Lord Salisbury a été longtemps turcophobe ; cela a été son sentiment dominant, tant que la Turquie a existé ; mais maintenant elle est morte et il pense aux intérêts anglais.

Il ne peut plus être question désormais du Congrès[1], mais la voie est ouverte pour des négociations directes. Au Congrès nous aurions été obligés de nous entendre avec l’Autriche, de défendre ses intérêts avec les nôtres. Aujourd’hui il y a facilité pour des négociations directes. Il y a deux articles de votre traité auxquels nous faisons objection, 1 ° votre influence exclusive à Constantinople et l’extension démesurée donnée à la nouvelle Bulgarie.

Sur le premier point, il y a moyen de s’entendre (il est évident que Lord Derby fait ici allusion à l’indemnité d’un milliard que la Russie peut réduire, mais cela n’est point précisé dans la dépêche). Lord Derby continue : « Quant au second point, j’ai toujours répugné à dépouiller une Puissance longtemps alliée, aujourd’hui abattue, mais j’ai raison de croire que mes anciens collègues ne seront pas si scrupuleux que moi. Si vous ne voulez réduire votre nouvelle Bulgarie, ils se contenteront d’une station maritime. »

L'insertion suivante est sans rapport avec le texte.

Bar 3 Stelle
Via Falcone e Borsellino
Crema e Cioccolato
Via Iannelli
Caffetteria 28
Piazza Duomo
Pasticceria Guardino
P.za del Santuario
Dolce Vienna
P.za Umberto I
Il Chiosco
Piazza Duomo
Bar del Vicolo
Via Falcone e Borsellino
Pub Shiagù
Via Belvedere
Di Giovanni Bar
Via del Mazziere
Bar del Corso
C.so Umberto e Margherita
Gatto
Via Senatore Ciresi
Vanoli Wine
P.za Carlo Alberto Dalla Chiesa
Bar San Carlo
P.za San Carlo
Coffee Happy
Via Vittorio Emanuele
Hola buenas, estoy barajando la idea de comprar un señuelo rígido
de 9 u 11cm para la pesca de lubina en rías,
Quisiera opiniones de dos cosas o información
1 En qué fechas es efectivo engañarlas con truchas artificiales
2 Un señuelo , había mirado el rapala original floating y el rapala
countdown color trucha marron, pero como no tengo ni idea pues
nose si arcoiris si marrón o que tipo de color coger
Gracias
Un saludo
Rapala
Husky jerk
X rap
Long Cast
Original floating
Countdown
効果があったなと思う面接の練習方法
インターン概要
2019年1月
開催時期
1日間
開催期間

Je suppose qu’il s’agit de Mytilène.

Le comte Schouvaloff est convenu avec moi que le point de vue de Lord Derby est beaucoup trop optimiste et que l’Angleterre ne se contentera pas de si peu. Je suis pour ma part convaincu que si elle ne se décide pas à faire la guerre pour rétablir un ordre de choses qui convenait à ses intérêts, mais qui ne se peut plus refaire, elle ne donnera pas sa sanction au traité de San Stéfano, même avec les modifications que l’opinion publique russe permettra à son Gouvernement d’y faire.

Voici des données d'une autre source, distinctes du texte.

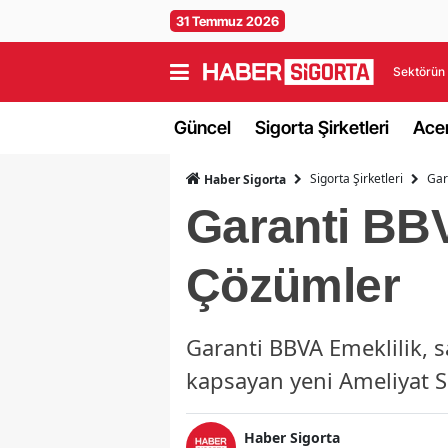
31 Temmuz 2026
Sektörün 
Güncel
Sigorta Şirketleri
Acen
Sigorta Şirketleri
Gar
Haber Sigorta
Garanti BBV
Çözümler
Garanti BBVA Emeklilik, s
kapsayan yeni Ameliyat Sig
Haber Sigorta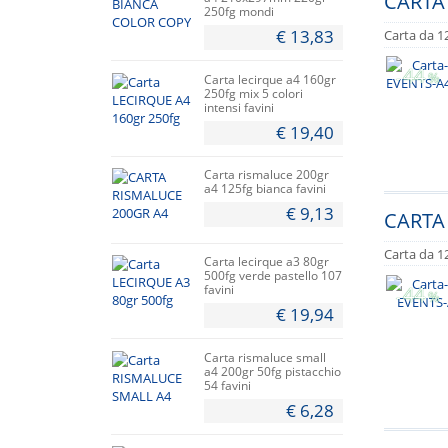
CARTA 
250fg mondi
€ 13,83
Carta da 12
44
-
%
Carta lecirque a4 160gr
250fg mix 5 colori
intensi favini
€ 19,40
Carta rismaluce 200gr
a4 125fg bianca favini
€ 9,13
CARTA 
Carta da 12
Carta lecirque a3 80gr
500fg verde pastello 107
favini
44
-
%
€ 19,94
Carta rismaluce small
a4 200gr 50fg pistacchio
54 favini
€ 6,28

J’ai acquis la certitude qu’une autre mesure grave a été décidée en même temps que l’appel de la réserve ; mais je n’ai pu pénétrer le mystère et suis hors d’état de préciser ce qui en est.

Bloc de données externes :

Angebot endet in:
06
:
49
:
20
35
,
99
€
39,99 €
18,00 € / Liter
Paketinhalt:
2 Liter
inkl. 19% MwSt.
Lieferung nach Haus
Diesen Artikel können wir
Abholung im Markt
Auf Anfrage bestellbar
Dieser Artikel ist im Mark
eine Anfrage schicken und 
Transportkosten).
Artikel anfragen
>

Croyez-moi, je vous prie, tout à vous bien sincèrement.

d’Harcourt.

Le comte Schouvaloff a dit à Lord Derby qu’il n’engagerait pas son Gouvernement à faire des propositions directes avant d’avoir vu le nouveau ministre et y avoir été encouragé par lui.

  1. Sur l’échec du Congrès, voir t. II, 1re série, nos 275 et 277.